The big man paused the march by the bound hatchling. He stared down at him, the gruesome flat face working obscenely as he thought.

The Copper felt his fire bladder pulse. He managed to spew a little yellow stream of sulfurous saliva across the dragonscale-covered boot.

The man chuckled. “That’s more like it,” he said in his rough, uninflected Drakine. “I’m your enemy. You may as well know my name. I’m called the Dragonblade. Know that I did all this—with your help.”

Why didn’t the man end the misery? Strike off his head, obliterate each bloody memory, the horror of what he had done…

“If you’re my enemy, why don’t you kill me as well?”

Perhaps the man sensed his torment, decided to leave him with the pain, alone in a cavern with the stripped bodies of his family. He just adjusted the burden across his broad back and called something out to his companions.

“Will you not kill me?” Some little flicker within him still wanted to live, then, for he waited for an answer.

The man expelled a long breath. “You should be wiped out. Bestial. Craven. Look at you. You sold your birthright for a mouthful of silver. The sooner the last remnants of the tyrant-wings are gone, the better for the world.

“Besides, I slay only dragons.” He set down his spear and drew his long sword. The Copper shut his eyes again, and he felt a sharp tap along his back. Then a throbbing agony flared, worse with each beat of his synchronized hearts.

“Farewell, worm.”

The Copper opened his eyes and saw a jagged rent next to his spine. Exposed meat and bone gleamed among torn scale. It hurt worse than the battering his tail had taken. He took a cautious breath—his lungs were still intact, though it hurt to breathe. The man had crippled his dormant left wing!

Chapter 6

He panted in his binding, pain plaguing both body and spirit. He lay there for a long time, thinking slow, dark, wounded thoughts as his blood thickened across his back.

Mother had told him once to overcome difficulties. How did one overcome oneself? Self-destruction?

Hunger saved him, hunger and the sound of squeaking rats. He heard them moving toward the egg shelf.

He wiggled his head around and began to chew at his bindings.
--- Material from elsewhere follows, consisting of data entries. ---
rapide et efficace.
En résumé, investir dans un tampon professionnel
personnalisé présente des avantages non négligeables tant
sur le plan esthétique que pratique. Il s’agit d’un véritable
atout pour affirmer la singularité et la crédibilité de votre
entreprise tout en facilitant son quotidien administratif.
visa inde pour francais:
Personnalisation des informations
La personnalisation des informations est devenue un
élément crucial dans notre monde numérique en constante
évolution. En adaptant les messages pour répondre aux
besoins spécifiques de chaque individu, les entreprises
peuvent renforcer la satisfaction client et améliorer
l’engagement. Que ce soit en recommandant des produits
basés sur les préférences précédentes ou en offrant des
He bent as he reached for the straps on his saa and incautiously brushed his back wound against the cave floor, white-hot agony leaving him quivering for a moment, and when he came out of the hurt his brain took a moment to remember where he was. He forced his head between his sii and tore through the back bindings.

That done, he lay for a moment, too weak to do anything but breathe.
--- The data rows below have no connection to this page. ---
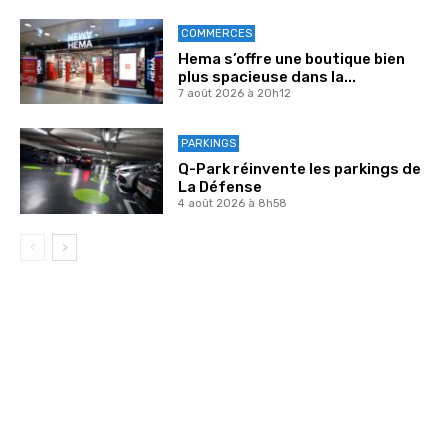
COMMERCES
Hema s’offre une boutique bien
plus spacieuse dans la...
7 août 2026 à 20h12
PARKINGS
Q-Park réinvente les parkings de
La Défense
4 août 2026 à 8h58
He crawled toward the egg shelf and saw a ghastly heap atop it, the end of a severed neck dangling off the egg shelf, cave moss in a tiny splash of light where the blood had pooled. Rats, fat on dragonflesh, crept along the cave wall, stupid and weakened by gorging.

He tore into them, biting and flinging them hard against the cave wall, and they dove for their cracks. One was too fat to fit back into his shelter, and the Copper solved his problem for him by biting him in half.

He didn’t dare climb the egg shelf. If he got up there and saw what remained of his mother and sister, he’d go mad.

He found a riven helm and nibbled off some chain links. The metal tasted better even than rat. With that he remembered Father’s hoard cave.